Andy Li Yin Jie is a man of few words, so when we notified the 34-year-old risk manager that he’s an official member of our Sundown Marathon hall of fame, he took it in his stride. As one of 9 Singaporean runners who hasn’t missed a Sundown Marathon since its inception, he’s a modest, outgoing guy who’s comfortable in his own skin.
When it comes to exercise, it’s hard to name an athletic pursuit he doesn’t enjoy, which is why table tennis, basketball, hiking and cycling are on his favourites list. In fact, anything that gets him outdoors to enjoy the bounty of nature makes him happy.
Did we mention that his passion for running tops his list? As number eight on our Sundown Marathon list, we welcome Andy to this elite group.
RS: How long have you been running and taking part in running events?
Andy: I’ve been running for the past 15 years and it’s been an awesome journey, especially running in all of the previous Sundown Marathons!
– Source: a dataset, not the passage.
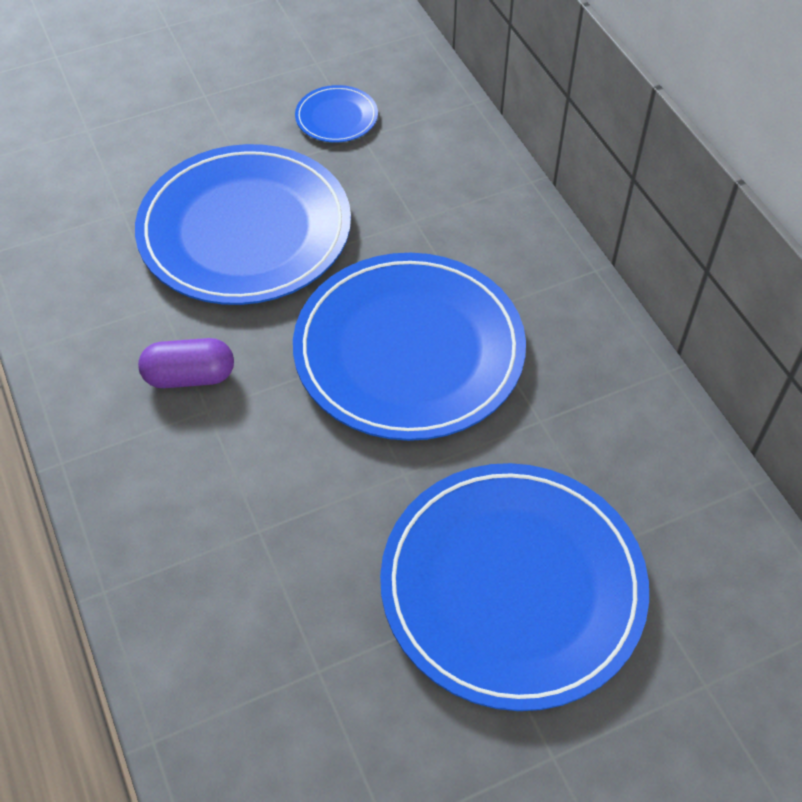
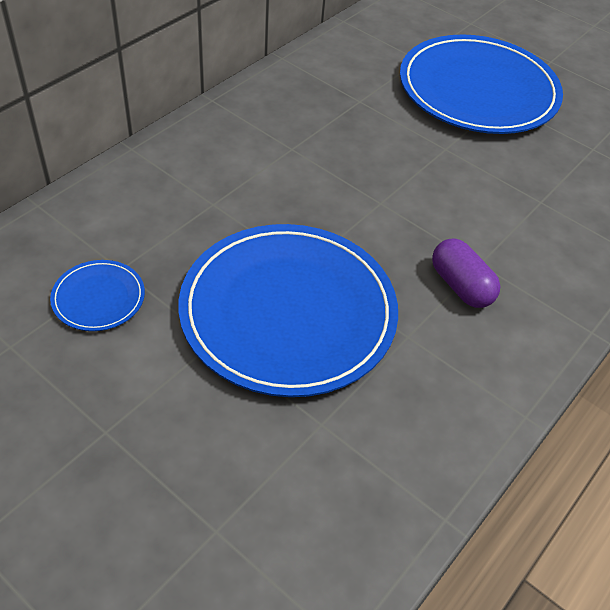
camera: 120 degrees left, 5 degrees down
blue plate [293,253,526,441] -> none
RS: Why do you like to run?
Andy: Because it helps me to de-stress, maintain a positive outlook on life, instils discipline, and most importantly, running keeps me fit.
RS: With whom do you usually run Sundown Marathon?
Andy: I usually ask my running friends to accompany me, but because so many of them have work and family commitments, my recruitment efforts don’t always pay off, so I don’t have any fixed Sundown running buddies.
RS: Which category do you usually join when registering for the Sundown Marathon and why?
Andy: When I first started running, 10km races were my preferred distance, including my first Sundown Marathon. I slowly progressed to the full 42km and haven’t looked back since. You might say that I became hooked on endurance races once I grew confident that I could complete that distance.
RS: As a Sundown Marathon veteran, what does this event mean to you?
Andy: Ever since my first, Sundown Marathon has been part of my annual activity calendar. This marathon continues to challenge, motivate and encourage me to stay competitive. It’s become a yearly running affair for me—a tradition.
RS: How do you think this iconic marathon has evolved over the years?
Andy: In my opinion, what’s changed most are the running routes. From the first Sundown Marathon held at Changi Beach to the current location at Singapore Flyer, organisers have made sure that running routes to water points are always carefully planned to give runners a better experience, year after year.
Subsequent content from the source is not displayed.